Scott McCall’s Perspective

I wasn’t really sure what I was walking into.
Marketing consultation sounded like something I’d sit through, nod at, try not to mess up. Not something that would feel like… people being studied the way I usually study a situation before it turns dangerous.
But Anisha said it was important.
So I showed up.
📍 First impression
The space didn’t feel like a pitch meeting.
It felt like someone had already been paying attention before I even arrived.
There were notes. Screens. Patterns I didn’t fully understand, but I could tell they weren’t random. Nothing in the room felt like it was guessing.
That made me focus faster than I expected.
🧠 What I thought my role would be
I thought I’d be there to talk about the clinic.
Animals. Care. Trust. Simple things.
But Anisha didn’t start with that.
She started with people.
- why they hesitate before booking
- what makes them trust one clinic over another
- what “safe” actually looks like to someone who is anxious
And I realized pretty quickly this wasn’t about services.
It was about behavior.
📊 What I noticed during the session
I don’t usually think in terms like “conversion” or “engagement.”
But I understand patterns.
People don’t always say what they mean.
They show it in small ways.
Anisha noticed that too.
She wasn’t just listening to what I said.

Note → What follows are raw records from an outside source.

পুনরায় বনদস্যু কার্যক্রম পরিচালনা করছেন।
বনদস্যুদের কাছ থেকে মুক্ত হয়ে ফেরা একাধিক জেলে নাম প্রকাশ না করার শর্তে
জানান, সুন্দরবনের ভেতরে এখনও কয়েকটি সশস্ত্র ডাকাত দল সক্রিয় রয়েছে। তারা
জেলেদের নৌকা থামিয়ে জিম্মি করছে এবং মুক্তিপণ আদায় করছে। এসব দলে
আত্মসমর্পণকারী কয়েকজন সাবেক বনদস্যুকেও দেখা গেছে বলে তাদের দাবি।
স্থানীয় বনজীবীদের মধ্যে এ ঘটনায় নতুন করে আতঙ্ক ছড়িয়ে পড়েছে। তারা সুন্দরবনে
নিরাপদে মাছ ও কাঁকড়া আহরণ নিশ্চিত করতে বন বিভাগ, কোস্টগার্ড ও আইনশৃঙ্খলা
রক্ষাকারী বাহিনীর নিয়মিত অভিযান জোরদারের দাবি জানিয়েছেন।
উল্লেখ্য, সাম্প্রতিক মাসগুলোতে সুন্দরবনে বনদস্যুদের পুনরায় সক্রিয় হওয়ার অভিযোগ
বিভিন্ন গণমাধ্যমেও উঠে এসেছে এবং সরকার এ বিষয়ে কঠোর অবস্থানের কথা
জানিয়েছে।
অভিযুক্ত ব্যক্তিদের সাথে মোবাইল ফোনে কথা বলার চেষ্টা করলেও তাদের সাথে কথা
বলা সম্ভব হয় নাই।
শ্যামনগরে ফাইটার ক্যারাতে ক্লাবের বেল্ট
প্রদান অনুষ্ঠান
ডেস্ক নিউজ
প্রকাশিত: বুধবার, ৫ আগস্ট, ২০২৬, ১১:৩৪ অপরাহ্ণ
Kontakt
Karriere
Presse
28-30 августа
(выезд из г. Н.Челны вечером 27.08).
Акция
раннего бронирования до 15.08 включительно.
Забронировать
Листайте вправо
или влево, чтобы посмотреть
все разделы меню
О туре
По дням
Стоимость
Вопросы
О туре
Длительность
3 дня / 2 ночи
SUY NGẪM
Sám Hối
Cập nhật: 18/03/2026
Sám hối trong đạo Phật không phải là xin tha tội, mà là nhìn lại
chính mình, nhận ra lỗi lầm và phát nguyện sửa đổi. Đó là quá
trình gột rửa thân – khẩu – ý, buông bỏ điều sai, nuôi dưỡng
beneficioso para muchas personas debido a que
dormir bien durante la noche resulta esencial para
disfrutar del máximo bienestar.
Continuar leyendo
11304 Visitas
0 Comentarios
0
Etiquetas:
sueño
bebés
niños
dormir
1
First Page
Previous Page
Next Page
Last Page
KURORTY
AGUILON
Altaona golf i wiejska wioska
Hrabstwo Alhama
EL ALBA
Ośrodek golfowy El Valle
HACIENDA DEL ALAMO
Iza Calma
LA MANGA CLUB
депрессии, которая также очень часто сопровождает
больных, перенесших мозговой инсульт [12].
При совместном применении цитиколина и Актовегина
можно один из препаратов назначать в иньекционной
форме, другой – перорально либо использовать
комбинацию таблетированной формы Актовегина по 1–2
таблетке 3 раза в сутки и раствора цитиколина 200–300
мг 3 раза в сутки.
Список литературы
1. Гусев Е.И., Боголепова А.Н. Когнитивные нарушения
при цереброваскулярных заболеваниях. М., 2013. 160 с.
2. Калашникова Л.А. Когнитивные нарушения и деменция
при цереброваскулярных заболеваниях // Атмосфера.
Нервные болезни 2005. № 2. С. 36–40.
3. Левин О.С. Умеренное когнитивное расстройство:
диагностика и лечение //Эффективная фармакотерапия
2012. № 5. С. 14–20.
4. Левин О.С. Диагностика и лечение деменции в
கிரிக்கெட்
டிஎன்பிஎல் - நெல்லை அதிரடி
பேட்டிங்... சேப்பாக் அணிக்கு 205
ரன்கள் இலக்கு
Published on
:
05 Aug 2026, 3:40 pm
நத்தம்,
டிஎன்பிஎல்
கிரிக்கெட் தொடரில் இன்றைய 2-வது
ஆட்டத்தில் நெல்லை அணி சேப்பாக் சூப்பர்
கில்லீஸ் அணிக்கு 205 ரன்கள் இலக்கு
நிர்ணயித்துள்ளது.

She was tracking how I said it. Where I paused. What I emphasized without meaning to.
It felt like she was translating instinct into something structured.
Something usable.
🧩 Where things clicked
At one point, she asked:
“What makes someone choose your clinic over another when they’re scared, not when they’re informed?”
That question changed the direction of the whole conversation.
Because I stopped thinking like someone explaining a service…
And started thinking like someone who’s been on the receiving end of fear.
Animals. People. It’s not that different in that moment.
They just want to know they’re not alone in it.
⚖️ What I realized about the work
A lot of the ideas I had weren’t “marketing ideas.”
They were trust signals.
Things like:
- tone of voice
- how quickly someone feels understood
- whether the first message feels calm or rushed
I didn’t have names for those things before.
Now I do.
🖤 Final thought
I didn’t expect a marketing consultation to feel like this.
But I get it now.
It’s not about selling something.
It’s about making sure people feel safe enough to walk through the door in the first place.
And if that’s the goal…
Then the way you communicate matters more than I ever thought it did.